Source records:
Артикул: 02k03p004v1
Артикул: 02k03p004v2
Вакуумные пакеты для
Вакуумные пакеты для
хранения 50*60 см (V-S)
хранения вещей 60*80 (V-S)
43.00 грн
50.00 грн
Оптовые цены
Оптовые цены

Task directions: The lines above that hold the string "хранения" are to be located and copied.

Answer space:
хранения 50*60 см (V-S)
хранения вещей 60*80 (V-S)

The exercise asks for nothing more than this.